The presence of redundant or irrelevant features in data mining may result in a mask of underlying patterns. Thus one often reduces the number of features by applying a feature selection technique. The objective of feature selection is to get a feature subset that has the best performance. This work proposes a new feature selection method using orthogonal filtering and nonlinear representation of data for an enhanced discrimination performance. An orthogonal filtering is implemented to remove unwanted variation of data. The proposed method adopts kernel principal component analysis, one of nonlinear kernel methods, to extract nonlinear characteristics of data and to reduce the dimensionality of data. The proposed feature selection method is based on the selection criterion of linear discriminant analysis in an environment of iterative backward feature elimination. The performance of the proposed method is compared with those of three different methods. The results showed that it outperforms the three methods. The use of filtering and a kernel method was shown to be a promising tool for an efficient feature selection.
A common problem in data analysis occurs when a large number of features or variables hinder our investigating some patterns present in data. They often are not all equally informative, and many possible features are considered in analyzing data because the relevant features are unknown a priori. The presence of redundant or irrelevant features may result in a mask of underlying patterns of data. Thus one often tries to reduce the number of features to be considered by applying some feature selection schemes (Akbaryan and Bishnoi, 2001 and Guyon and Elisseeff, 2003).

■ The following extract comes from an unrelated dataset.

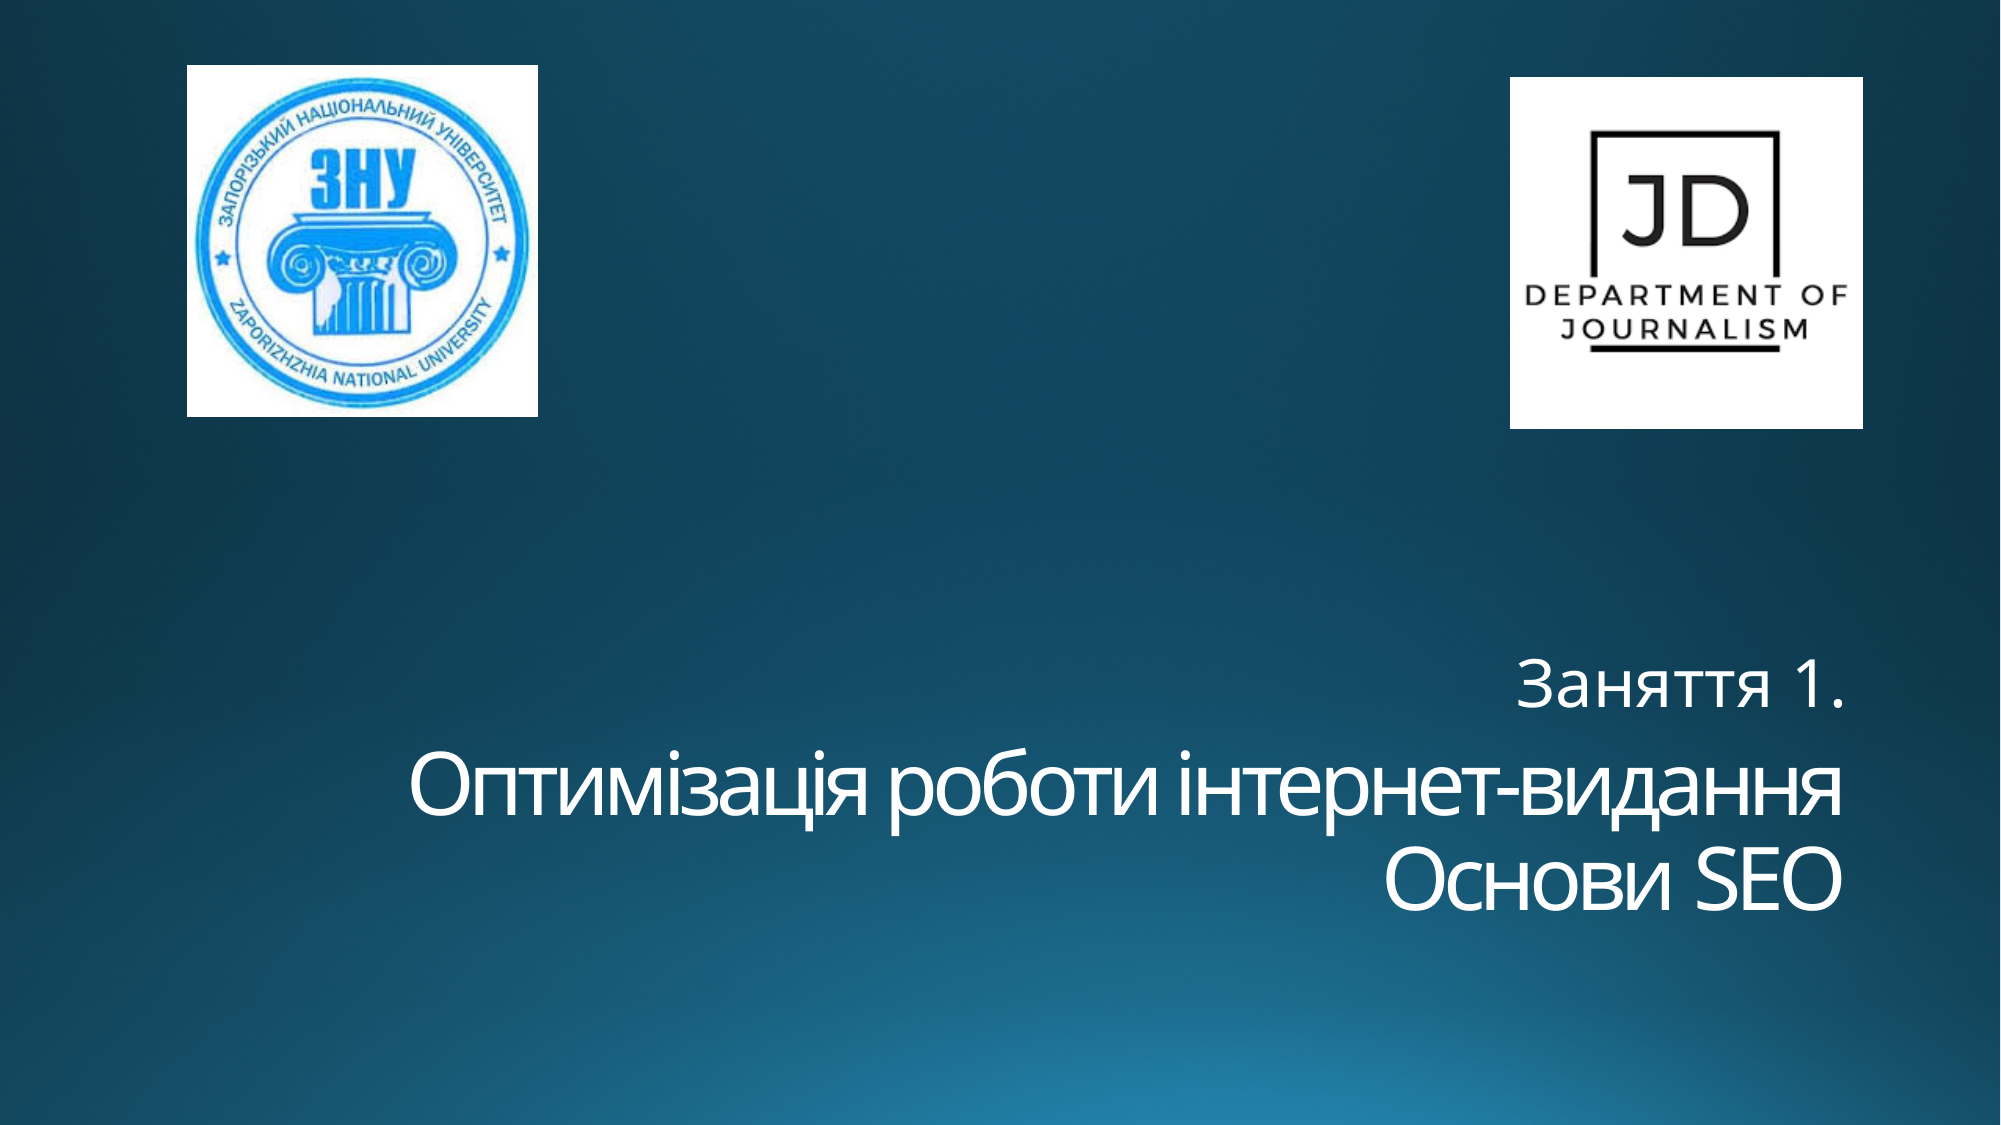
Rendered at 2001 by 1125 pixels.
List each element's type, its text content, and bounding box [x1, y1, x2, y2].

The objective of feature or variable selection is to get a feature subset that has the most discriminative power in a set of features available. Knowledge about the most important features can help analyze and interpret data of interest. The feature selection has many potential benefits such as data visualization and interpretation, dimension and storage reduction, and training time and performance improvement (Cortes & Vapnik, 1995). Fig. 1 shows the three-dimensional illustration as an example of feature selection. The use of only two features (right) may significantly improve the classification performance whilst three classes of data are not discriminated well in original three featuresNonlinear kernel-based methods are fast becoming standard tools for solving various problems. Successful applications of these methods have been reported in various fields such as classification, regression, unsupervised learning, pattern recognition, prediction, etc. (Bach and Jordan, 2002, Müller et al., 2001, Schölkopf et al., 1998 and Schölkopf et al., 1999). The choice of linear or nonlinear techniques in data analysis are determined by the characteristics of data. The data with linear patterns can be analyzed using linear techniques, in which both linear and nonlinear techniques are expected to have a good performance (Norvilas et al., 2000 and Qian et al., 2004). However, using linear techniques for nonlinear data will deteriorate analysis results.
In this respect, many powerful kernel methods have been developed and used successfully in many application areas: support vector machine (SVM), kernel principal component analysis (KPCA), kernel Fisher discriminant analysis (KFDA), kernel partial least squares (KPLS), and kernel independent component analysis (KICA) (Bach and Jordan, 2002, Baudat and Anouar, 2000, Cortes and Vapnik, 1995, Qin, 2003, Rosipal and Trejo, 2001 and Schölkopf et al., 1998). The basic idea of kernel methods is that input data are mapped into a kernel feature space by a nonlinear mapping function and then these mapped data are analyzed. Several researchers developed the feature selection methods based on support vector machines (SVM) (Guyon et al., 2002, Mao, 2004, Rakotomamonjy, 2003 and Weston et al., 2003). Guyon et al. (2002) proposed the SVM-recursive feature elimination (RFE) for selection of genes in micro-array data. The objective of SVM-RFE is to identify a subset of predetermined size of all features available for inclusion in the support vector classifier. Weston et al. (2001) developed a feature selection method that utilizes leave-one-out error rate through gradient descent methods. Rakotomamonjy (2003) also proposed various selection criteria (e.g., generalization error bound) in a SVM-RFE context.
This work proposes a new feature selection method for a classification. It employs orthogonal filtering and nonlinear representation of data as pre-treatment steps for an enhanced discrimination performance. An orthogonal filtering is needed to remove unwanted variation of data. The proposed method focuses on KPCA to extract nonlinear characteristics of data and to decrease high-dimensionality of data. The proposed feature selection scheme is executed with the selection criterion of linear discriminant analysis in an environment of iterative backward feature elimination. This paper is organized as follows. First, a review of SVM and kernel version of principal component analysis is given. Then the proposed method is presented, which is followed by a case study to demonstrate the proposed method. Finally, concluding remarks are given.